> [Task goal] Please return every one of the items below word for word, with each line kept in its original order.

** Begin Rows **

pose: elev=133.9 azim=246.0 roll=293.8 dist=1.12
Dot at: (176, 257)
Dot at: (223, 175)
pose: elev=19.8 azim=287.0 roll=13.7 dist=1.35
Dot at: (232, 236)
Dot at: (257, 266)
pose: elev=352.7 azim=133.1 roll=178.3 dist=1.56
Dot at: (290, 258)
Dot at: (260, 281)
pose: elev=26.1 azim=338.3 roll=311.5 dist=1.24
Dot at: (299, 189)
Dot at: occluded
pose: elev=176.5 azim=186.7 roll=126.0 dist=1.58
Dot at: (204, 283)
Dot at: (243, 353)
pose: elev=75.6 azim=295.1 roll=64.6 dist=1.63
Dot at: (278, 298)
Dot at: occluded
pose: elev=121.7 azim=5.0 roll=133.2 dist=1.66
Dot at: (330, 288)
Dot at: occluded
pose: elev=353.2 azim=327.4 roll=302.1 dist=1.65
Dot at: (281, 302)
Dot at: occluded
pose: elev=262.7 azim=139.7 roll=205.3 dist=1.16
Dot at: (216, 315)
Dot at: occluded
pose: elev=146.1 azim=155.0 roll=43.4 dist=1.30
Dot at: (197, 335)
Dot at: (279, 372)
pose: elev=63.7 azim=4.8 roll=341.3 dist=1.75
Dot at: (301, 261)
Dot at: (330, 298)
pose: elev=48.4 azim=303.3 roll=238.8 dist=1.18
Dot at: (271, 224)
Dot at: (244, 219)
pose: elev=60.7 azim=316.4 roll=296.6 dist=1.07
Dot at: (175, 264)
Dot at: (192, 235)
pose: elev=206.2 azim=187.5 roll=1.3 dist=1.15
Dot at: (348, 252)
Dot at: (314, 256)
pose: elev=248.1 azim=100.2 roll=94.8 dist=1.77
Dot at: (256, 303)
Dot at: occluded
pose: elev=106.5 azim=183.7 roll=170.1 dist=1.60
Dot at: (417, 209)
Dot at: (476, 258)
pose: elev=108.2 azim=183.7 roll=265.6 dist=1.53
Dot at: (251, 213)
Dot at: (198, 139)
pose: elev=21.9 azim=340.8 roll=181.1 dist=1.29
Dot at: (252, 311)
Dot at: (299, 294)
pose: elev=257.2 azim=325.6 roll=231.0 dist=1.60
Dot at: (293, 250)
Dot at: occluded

** End Rows **

> [Response to the task]
pose: elev=133.9 azim=246.0 roll=293.8 dist=1.12
Dot at: (176, 257)
Dot at: (223, 175)
pose: elev=19.8 azim=287.0 roll=13.7 dist=1.35
Dot at: (232, 236)
Dot at: (257, 266)
pose: elev=352.7 azim=133.1 roll=178.3 dist=1.56
Dot at: (290, 258)
Dot at: (260, 281)
pose: elev=26.1 azim=338.3 roll=311.5 dist=1.24
Dot at: (299, 189)
Dot at: occluded
pose: elev=176.5 azim=186.7 roll=126.0 dist=1.58
Dot at: (204, 283)
Dot at: (243, 353)
pose: elev=75.6 azim=295.1 roll=64.6 dist=1.63
Dot at: (278, 298)
Dot at: occluded
pose: elev=121.7 azim=5.0 roll=133.2 dist=1.66
Dot at: (330, 288)
Dot at: occluded
pose: elev=353.2 azim=327.4 roll=302.1 dist=1.65
Dot at: (281, 302)
Dot at: occluded
pose: elev=262.7 azim=139.7 roll=205.3 dist=1.16
Dot at: (216, 315)
Dot at: occluded
pose: elev=146.1 azim=155.0 roll=43.4 dist=1.30
Dot at: (197, 335)
Dot at: (279, 372)
pose: elev=63.7 azim=4.8 roll=341.3 dist=1.75
Dot at: (301, 261)
Dot at: (330, 298)
pose: elev=48.4 azim=303.3 roll=238.8 dist=1.18
Dot at: (271, 224)
Dot at: (244, 219)
pose: elev=60.7 azim=316.4 roll=296.6 dist=1.07
Dot at: (175, 264)
Dot at: (192, 235)
pose: elev=206.2 azim=187.5 roll=1.3 dist=1.15
Dot at: (348, 252)
Dot at: (314, 256)
pose: elev=248.1 azim=100.2 roll=94.8 dist=1.77
Dot at: (256, 303)
Dot at: occluded
pose: elev=106.5 azim=183.7 roll=170.1 dist=1.60
Dot at: (417, 209)
Dot at: (476, 258)
pose: elev=108.2 azim=183.7 roll=265.6 dist=1.53
Dot at: (251, 213)
Dot at: (198, 139)
pose: elev=21.9 azim=340.8 roll=181.1 dist=1.29
Dot at: (252, 311)
Dot at: (299, 294)
pose: elev=257.2 azim=325.6 roll=231.0 dist=1.60
Dot at: (293, 250)
Dot at: occluded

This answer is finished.